### Task item
Everything from the line containing "Healthcare sites" through the line containing "at your billing" should be repeated exactly, and nothing else from the data.

—————

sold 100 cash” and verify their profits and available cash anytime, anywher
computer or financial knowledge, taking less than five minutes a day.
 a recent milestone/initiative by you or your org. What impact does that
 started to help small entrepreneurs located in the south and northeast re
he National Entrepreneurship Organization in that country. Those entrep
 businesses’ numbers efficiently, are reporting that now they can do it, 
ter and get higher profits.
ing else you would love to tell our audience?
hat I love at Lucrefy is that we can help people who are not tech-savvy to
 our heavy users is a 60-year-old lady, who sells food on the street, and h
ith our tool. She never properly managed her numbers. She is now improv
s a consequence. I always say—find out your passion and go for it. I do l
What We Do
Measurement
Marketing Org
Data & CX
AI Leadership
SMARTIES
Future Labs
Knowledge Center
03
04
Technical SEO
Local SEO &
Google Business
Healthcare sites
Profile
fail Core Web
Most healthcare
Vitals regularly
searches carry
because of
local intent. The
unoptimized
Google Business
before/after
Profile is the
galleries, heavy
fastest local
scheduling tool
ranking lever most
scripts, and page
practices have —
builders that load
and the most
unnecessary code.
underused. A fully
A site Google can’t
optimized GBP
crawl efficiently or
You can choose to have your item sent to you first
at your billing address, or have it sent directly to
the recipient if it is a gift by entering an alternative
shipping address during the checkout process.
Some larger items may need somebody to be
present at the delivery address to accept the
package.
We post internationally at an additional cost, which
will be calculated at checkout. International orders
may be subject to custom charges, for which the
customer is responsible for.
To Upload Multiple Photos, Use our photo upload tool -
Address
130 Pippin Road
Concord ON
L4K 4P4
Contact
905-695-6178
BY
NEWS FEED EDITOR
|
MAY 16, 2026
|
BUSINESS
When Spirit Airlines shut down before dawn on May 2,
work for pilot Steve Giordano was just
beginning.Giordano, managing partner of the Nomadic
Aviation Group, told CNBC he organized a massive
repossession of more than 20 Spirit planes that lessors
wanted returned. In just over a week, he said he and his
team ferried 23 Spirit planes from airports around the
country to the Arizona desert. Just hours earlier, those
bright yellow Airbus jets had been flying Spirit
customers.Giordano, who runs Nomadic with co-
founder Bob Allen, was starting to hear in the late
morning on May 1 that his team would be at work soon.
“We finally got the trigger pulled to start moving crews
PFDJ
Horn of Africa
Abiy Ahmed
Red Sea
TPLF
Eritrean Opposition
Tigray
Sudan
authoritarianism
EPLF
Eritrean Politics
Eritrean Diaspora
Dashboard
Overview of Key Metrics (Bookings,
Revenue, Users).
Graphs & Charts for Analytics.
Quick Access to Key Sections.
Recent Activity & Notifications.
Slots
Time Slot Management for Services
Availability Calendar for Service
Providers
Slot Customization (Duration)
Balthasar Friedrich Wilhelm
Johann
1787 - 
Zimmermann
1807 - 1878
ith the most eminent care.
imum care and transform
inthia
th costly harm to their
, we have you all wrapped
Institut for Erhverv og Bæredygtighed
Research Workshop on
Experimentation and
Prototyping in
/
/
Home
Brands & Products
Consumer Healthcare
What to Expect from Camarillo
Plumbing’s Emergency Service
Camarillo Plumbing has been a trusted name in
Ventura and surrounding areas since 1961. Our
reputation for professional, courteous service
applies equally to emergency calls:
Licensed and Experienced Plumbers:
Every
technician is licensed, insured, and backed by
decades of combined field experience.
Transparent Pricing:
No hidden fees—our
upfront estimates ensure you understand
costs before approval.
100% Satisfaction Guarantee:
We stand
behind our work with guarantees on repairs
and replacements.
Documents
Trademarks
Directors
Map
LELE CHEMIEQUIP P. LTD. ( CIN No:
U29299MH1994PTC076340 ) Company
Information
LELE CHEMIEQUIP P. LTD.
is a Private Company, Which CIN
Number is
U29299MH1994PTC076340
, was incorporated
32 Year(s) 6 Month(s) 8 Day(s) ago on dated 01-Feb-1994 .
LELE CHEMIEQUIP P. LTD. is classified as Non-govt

—————

### Problem solution
Healthcare sites
Profile
fail Core Web
Most healthcare
Vitals regularly
searches carry
because of
local intent. The
unoptimized
Google Business
before/after
Profile is the
galleries, heavy
fastest local
scheduling tool
ranking lever most
scripts, and page
practices have —
builders that load
and the most
unnecessary code.
underused. A fully
A site Google can’t
optimized GBP
crawl efficiently or
You can choose to have your item sent to you first
at your billing address, or have it sent directly to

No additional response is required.